Is freedom of expression a driver for all other human rights? Unesco and journalists’ rights bodies rightly think it is, making this the 2023 theme for World Press Freedom Day, observed every year on May 3. The Day was first celebrated in 1993, the date chosen to remember the Windhoek Declaration, a statement of press freedom principles by African journalists in Namibia in 1991. For those that have treated journalism – rightly so – as speaking truth to power, it has always been a dangerous profession, riddled with threats to employment, security and even life. From Julian Assange to Rana Ayyub to the many unnamed and uncelebrated journalists working on their stories while also battling authoritarian governments, cynical and powerful corporations, and extremist outfits, today is for all of them and the record numbers of journalists in prison on this 30th anniversary of World Press Freedom Day.
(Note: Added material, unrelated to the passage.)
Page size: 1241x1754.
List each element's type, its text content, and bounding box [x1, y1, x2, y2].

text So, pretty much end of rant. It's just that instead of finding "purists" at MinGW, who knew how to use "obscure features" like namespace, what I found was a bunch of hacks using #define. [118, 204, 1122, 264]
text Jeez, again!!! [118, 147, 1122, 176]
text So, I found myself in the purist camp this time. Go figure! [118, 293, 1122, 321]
Journalists’ safety and an end to impunity in the killing of journalists, the battle against censorship – including self-censorship – the struggle to report in the face of rising authoritarianism in the world: these are just some of the challenges journalists face in today’s highly mediated world. Add to that the increasing attacks on journalists’ reputations and credibility as well as harassment in the form of coordinated smear campaigns online and we have a world where journalism and journalists
In this context, Pakistan’s media too needs to take stock of the direction in which it is headed. While constitutional protections exist to protect our freedom of speech, these rights are often violated – by the state, by political parties, by individual power figures. The recently published Pakistan Press Freedom Report by the Freedom Network shows that at least 140 cases of threats and attacks against journalists, media organizations, and media professionals were reported between May 2022 and March 2023. Press freedom violations jumped to 140 in 2022-23 from the previous 86 (2021-22). That Pakistan enjoys the privilege of being the first Asian country to have legislation on safety of journalists makes this report even more shocking. Intimidation tactics have long been used to indirectly stop journalists from reporting the truth. In recent years, social media has emerged as a powerful tool for powerful people to run malicious campaigns against journalists – including women journalists – to discredit their work. Such measures help create a society where journalists fear reporting the truth and voluntarily adopt censorship. Apart from cases like threats from unknown people and enforced disappearances, there have been a few incidents where political workers have also used force against journalists. That the Twitter hashtag ‘JournalismIsNotACrime’ has slowly become a permanent topic hardly bodes well for the health of Pakistan’s journalist community. We have plenty of evidence available that shows how powerful people attack journalists. Journalism is an important pillar of democracy, and parties that claim to respect this form of governance hold more responsibility for keeping journalists safe. Denying citizens their right to information automatically taints our democracy at all levels and allows the state to propagate its own narrative without challenge. In the restriction of public debate, there is only one winner: entrenched powers within a state.